The consumer market may not be there yet, but it is also advancing in the area of prosthetic hands – to the point where fully-functional, five-digit hands are being manufactured at home using 3D printers.

The hand was the culmination of collaboration between an inventor in Washington and a South African carpenter who had cut off four fingers from his right hand in a work accident. MakerBot, a manufacturer of 3D printers, includes a video with interviews with both men on its website.

Ivan Owen had a background in movie special effects, including a robotic hand seen in 2012 by Richard Van As of South Africa. Van As contacted him and the two began collaborating. The so-called Robohand project got a boost when MakerBot, a manufacturer of 3D printers, heard about it and provided each man with one of its machines.

Through the months of design, trial-and-error and redesign – with the men able to immediately turn their ideas into identical working models – they came up with a useful, inexpensive prosthetic hand that Van As was able to produce right at home. A simple movement of the wrist enables the wearer to open and close the fingers and thumb.

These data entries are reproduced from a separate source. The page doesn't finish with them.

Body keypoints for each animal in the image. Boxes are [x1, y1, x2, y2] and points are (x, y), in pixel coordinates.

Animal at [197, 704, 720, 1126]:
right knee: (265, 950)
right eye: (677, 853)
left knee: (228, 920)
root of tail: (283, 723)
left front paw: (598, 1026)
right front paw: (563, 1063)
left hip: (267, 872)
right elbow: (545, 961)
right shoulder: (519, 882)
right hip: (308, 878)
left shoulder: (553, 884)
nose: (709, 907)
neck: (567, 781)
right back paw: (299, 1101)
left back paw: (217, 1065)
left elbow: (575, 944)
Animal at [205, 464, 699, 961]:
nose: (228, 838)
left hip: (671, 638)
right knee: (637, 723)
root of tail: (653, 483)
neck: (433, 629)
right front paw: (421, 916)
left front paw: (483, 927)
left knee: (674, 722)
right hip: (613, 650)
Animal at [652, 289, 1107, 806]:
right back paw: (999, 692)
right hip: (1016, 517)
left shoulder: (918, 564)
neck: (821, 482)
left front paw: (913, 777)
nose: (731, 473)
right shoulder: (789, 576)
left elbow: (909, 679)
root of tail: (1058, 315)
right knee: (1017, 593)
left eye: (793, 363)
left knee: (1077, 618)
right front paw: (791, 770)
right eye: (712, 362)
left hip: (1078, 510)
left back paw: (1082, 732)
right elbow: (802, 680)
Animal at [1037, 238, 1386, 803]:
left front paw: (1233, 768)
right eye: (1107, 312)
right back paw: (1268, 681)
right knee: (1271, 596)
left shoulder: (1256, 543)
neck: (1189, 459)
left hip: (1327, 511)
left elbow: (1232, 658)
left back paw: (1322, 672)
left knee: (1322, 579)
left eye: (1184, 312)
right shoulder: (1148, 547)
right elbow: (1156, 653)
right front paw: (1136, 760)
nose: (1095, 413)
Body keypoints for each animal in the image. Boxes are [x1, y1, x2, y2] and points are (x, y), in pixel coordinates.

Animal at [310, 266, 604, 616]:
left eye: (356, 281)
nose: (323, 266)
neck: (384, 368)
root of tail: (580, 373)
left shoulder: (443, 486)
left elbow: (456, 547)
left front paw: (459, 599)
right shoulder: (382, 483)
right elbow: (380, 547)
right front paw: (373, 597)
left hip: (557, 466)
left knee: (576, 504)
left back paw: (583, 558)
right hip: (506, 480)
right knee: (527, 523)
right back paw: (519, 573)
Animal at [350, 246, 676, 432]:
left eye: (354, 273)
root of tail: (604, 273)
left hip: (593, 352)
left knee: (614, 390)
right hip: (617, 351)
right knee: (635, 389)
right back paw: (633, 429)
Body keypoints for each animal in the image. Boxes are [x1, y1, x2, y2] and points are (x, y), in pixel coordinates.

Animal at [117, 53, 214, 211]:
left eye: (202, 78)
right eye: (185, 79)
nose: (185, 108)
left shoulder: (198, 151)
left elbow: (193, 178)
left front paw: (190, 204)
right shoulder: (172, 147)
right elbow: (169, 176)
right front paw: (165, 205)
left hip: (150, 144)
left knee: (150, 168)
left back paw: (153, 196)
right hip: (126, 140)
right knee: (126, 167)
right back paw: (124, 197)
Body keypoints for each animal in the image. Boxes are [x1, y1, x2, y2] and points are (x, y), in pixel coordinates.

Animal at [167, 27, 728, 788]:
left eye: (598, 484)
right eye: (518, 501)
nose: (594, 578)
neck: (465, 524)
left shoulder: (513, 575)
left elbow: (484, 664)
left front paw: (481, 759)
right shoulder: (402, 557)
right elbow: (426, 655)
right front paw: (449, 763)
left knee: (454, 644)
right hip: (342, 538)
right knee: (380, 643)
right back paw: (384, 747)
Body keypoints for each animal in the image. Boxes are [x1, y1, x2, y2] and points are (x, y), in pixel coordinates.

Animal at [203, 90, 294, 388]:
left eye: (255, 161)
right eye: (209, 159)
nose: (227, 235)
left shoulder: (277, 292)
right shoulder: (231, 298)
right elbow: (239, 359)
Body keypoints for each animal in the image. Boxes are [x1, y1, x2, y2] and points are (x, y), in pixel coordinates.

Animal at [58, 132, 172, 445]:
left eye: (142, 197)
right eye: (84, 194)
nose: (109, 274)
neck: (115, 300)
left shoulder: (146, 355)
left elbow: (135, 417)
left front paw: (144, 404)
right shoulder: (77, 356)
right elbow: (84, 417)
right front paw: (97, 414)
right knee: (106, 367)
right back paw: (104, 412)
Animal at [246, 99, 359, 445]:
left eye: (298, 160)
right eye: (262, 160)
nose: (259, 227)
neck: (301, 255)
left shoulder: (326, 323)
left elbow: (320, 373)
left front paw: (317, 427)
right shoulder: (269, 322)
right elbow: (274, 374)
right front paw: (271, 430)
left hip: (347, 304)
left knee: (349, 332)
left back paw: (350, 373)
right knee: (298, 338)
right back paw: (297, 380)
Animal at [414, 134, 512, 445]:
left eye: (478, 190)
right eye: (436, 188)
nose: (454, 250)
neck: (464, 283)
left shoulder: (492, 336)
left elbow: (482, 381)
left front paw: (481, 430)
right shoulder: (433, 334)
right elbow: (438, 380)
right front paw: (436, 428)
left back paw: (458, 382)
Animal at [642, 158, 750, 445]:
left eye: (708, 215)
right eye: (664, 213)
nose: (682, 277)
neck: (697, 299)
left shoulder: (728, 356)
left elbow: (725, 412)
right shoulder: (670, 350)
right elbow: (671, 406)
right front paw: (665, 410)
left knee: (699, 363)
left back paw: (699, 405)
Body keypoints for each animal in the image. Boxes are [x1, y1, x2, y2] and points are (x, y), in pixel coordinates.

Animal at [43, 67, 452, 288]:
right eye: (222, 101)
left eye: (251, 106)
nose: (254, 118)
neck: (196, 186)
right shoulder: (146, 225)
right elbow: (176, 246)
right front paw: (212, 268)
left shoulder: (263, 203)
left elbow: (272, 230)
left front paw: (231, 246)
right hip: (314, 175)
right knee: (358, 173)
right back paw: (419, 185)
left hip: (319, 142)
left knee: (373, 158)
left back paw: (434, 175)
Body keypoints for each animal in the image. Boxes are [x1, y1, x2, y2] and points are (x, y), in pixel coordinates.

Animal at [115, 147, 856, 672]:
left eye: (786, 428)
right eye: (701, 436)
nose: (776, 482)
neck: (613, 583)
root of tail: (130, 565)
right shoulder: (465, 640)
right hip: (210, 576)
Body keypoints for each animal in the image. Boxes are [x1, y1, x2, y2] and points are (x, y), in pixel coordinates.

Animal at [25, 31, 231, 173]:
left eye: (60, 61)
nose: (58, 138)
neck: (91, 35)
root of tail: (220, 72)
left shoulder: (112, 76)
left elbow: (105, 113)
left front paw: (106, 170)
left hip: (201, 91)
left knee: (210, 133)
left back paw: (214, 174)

The only other parts, thin cables and some screws and bolts, can be picked up at any hardware store; MakerBot estimates the total cost of a hand made using its Replicator 2 machine at about $150.

One reason it is not expensive is that Owen has given the invention away by sharing the design files and instructions on Thingverse, an online community set up by MakerBot for help people discover, develop and share 3D printable products.

According to MakerBot, the 3D design files have been downloaded by people around the world.